To summarize Arceneaux's argument, Barkley was simply out of his depth in the premier episode of American Race and the show indeed feels like a symptom of a nation that just put a celebrity in the White House -- perhaps the same could be said for W. Kamau Bell or other comedians who seem to consistently have a better handle on matters of social significance than prominent media outlets, but at the very least this growing genre of socio-political comedy appears to grasp that facts and history matter.
In being out of his depth, it’s natural to wonder whether Barkley could leverage his status as a NBA celebrity to better illuminate matters of race similar to how Bell brings his comedic talents to bear on his show. For example, in the episode of United Shades of America that aired on Sunday, Bell actually sought out an interview in Chicago with Jolinda Wade, mother of Chicago Bulls star Dwyane Wade.
“In addition to being NBA star Dwyane Wade's mom, Jolinda Wade has a harrowing and inspirational story of drug abuse and gang-banging before she turned her life over to the church and then to her community,” Bell wrote in his summary of the episode on CNN.
What if, I wondered briefly, Barkley sought out NBA players and families who are using their stature in their communities to challenge racism? What if he took on the questions of colorism that Marcus Thompson II raised in chapter eight of his new book the Miraculous Rise of Stephen Curry and explored race through a lens and discourse he has a better grasp of? Or Jeremy Lin’s journey through the league or something?
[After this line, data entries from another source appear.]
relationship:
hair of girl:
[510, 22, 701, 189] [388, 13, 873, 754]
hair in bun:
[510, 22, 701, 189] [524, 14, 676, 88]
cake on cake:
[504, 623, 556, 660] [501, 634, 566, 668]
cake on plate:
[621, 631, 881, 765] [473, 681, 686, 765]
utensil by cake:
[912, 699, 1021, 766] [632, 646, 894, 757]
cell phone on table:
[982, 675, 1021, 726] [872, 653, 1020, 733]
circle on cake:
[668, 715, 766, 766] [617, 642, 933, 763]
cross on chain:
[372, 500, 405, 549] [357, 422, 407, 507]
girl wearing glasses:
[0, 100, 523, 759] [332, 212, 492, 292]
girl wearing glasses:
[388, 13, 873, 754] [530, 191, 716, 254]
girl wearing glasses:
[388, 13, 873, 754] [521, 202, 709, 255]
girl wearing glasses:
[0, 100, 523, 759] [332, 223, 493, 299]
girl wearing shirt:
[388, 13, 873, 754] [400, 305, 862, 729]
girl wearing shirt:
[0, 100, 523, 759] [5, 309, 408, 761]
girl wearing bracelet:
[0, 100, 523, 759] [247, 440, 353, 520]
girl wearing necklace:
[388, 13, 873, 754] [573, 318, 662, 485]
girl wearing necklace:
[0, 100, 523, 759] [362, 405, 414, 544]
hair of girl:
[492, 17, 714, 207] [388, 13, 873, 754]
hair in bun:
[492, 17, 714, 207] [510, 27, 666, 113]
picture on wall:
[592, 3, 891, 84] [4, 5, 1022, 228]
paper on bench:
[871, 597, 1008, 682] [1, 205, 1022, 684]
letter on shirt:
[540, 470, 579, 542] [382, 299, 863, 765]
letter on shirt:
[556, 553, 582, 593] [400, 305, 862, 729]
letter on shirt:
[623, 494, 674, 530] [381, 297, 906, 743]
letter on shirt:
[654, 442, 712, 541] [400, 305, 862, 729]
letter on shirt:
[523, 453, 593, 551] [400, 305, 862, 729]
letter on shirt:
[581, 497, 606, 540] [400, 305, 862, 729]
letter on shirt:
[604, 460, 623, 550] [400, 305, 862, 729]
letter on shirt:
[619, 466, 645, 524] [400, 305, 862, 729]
Then again, why on Earth do we need Barkley to take on this project anyway?
The problem is that the United States’ ongoing struggle with race doesn’t really need more hot takes, even to discuss matters specific to the NBA. And that's sort of the problem overall with Barkley's approach to the subject matter: we don't need a professional hot take artist leading a discussion as complex as race in the U.S.
W. Kamau Bell, as a politically-minded comedian, seeks to give voice to both community concerns and what people are doing to overcome racial alienation. Charles Barkley, as an entertainer, sought to try out his admittedly naive political opinions in the real world, but refused to change in the face of disconfirming evidence. Bell has constructed a show that is a platform to advocate and inspire while Barkley is crafting a space to argue and entertain beyond his existing context of basketball.
Bell is probably just the right person to facilitate this type of dialogue for a national television audience.
Neither is going to solve the problems of race in the U.S., but the idea that our nation’s eternal race conversation is missing debate in this current climate just seems as tone deaf as walking into a community meeting in Baltimore to defend the police.